No álbum dos Doces Bárbaros, em 1976 uma canção soava
profética. Teve até quem dessa a ela ares apocalípticos, mas nada poderia
parecer mais lindo e mais brasileiro. Um índio
também foi faixa de um dos melhores discos de Caetano, Bicho, em 1977. 40 anos depois, a profecia de Caetano tomou forma,
som e ritmo, ou como a própria canção já dizia “Em átomos, palavras, alma, cor”.
O índio de Caetano desceu de
fato de uma estrela, bem em cima do Pará. Foi iluminado pelo tecnobrega, as aparelhagens e fez de
todas as referências locais a ponte para encontrar algo muito maior: a
sonoridade própria. O paraense Jaime Melo deu vida a essa persona única e com
uma musicalidade transcendente. Jaloo nasceu parido de um misto de aparelhagem,
MPB e Bjork, mas se engana quem acha que artisticamente é apenas isso.
Virá
Impávido que nem
Muhammad Ali
Virá que eu vi
Apaixonadamente como
Peri
Virá que eu vi
Tranqüilo e infálivel
como Bruce Lee
Virá que eu vi
O axé do afoxé Filhos
de Gandhi
Virá
Jaloo é um choque
visual e uma caricia sonora. Ele não é o obvio, mas também choca por não ser
algo que nós não poderíamos esperar da música brasileira. Ele choca por ser síntese
de tudo que somos, como historiadora enxergo ele como uma das mais belas
personificações da mestiçagem brasileira. É tudo que nós já conhecemos, mas ao
mesmo tempo é novo. Ele é um soco no estômago, por ser tudo que parte da nossa
sociedade quer jogar para debaixo do tapete. Ele é um retrato da construção e
da desconstrução da nossa sociedade.
Insight foi como ele chegou até mim. Luiza Possi regravou em uma
versão linda, mas burocrática, porém foi daí que vi o original. Eu fiquei alguns
segundos tentando processar as imagens do vídeo, porque sempre fui
esteticamente atraída por figuras que a maioria da sociedade consideraria “exóticas”,
mas não acho que essa palavra se encaixe, nem em Jaloo, nem para as taitianas
de Gauguin. É um conceito superado e arraigado com o pensamento do XIX. Jaloo é
arte.
Um índio preservado em
pleno corpo físico
Em todo sólido, todo
gás e todo líquido
Em átomos, palavras,
alma, cor
Em gesto, em cheiro, em
sombra, em luz, em som magnífico
Mas o meu grande
impacto foi com o vídeo e a letra da canção Last Dance. São quase 5 minutos de close
up, em um rosto de uma expressividade assustadora e de beleza sem conceito.

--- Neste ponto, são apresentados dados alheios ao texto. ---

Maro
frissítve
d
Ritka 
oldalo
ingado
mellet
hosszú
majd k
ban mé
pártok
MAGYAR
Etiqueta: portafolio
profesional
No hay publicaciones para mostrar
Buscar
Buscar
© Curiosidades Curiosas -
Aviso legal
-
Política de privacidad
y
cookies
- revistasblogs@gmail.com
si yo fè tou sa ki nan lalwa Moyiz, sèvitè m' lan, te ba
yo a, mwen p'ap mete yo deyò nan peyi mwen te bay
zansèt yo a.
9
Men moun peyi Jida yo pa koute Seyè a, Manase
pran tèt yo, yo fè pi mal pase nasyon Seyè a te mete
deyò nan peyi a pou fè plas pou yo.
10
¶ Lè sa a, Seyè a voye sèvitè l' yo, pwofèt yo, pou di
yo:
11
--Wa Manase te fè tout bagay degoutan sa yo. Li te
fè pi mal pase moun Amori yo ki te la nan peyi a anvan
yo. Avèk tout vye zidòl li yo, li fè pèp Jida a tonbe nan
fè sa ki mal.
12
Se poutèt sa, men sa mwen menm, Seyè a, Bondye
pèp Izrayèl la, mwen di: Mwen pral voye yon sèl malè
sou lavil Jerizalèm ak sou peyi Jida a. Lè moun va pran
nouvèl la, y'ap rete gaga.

Cabeça mergulhada em algo gelatinoso, música profunda e com gosto de final de
linha.
A atual geração da música
brasileira tem uma estética própria, a geração Tombamento, liderada por
Liniker, Karol Conká, Dalasam e companhia afronta os padrões instituídos pela
heteronormatividade e todos os valores construídos pela burguesia
intelectualmente falida – ou seria natimorta- desse país. Conceito de gênero sendo
tombado e tudo que poderia empoderar uma geração que carece de referências.
Jaloo não anda a largo dessas questões, muito pelo contrário, ele soma nesse
diálogo. Sendo que seu impacto plástico é, na minha opinião, de uma provoação
aos sentidos muito mais intensa.
E aquilo que nesse
momento se revelará aos povos
Surpreenderá a todos
não por ser exótico
Mas pelo fato de poder
ter sempre estado oculto
Quando terá sido o
óbvio
Eu poderia ter partido
para entender Jaloo apenas a partir das próprias canções dele, mas seria impossível
defini-lo melhor do que Caetano o fez 40 anos antes de Jaime Melo explodir
nossa mente tomando a forma de Jaloo. Ele é a melhor tradução da Antropofagia
modernista, ele é a cara e o som que o Brasil tem, mas ainda se “assusta”
quando vê. Mas obrigado, Jaloo, por sua delicadeza caótica. Obrigado por não
sermos capaz de conceituar você, obrigado por estar acima da nossa mania de
nomear e conceituar tudo. Obrigado por não ser o fast music que nos engolimos em doses cavalares, precisamos de você
em doses homeopáticas, como um ritual de entender a nós mesmos.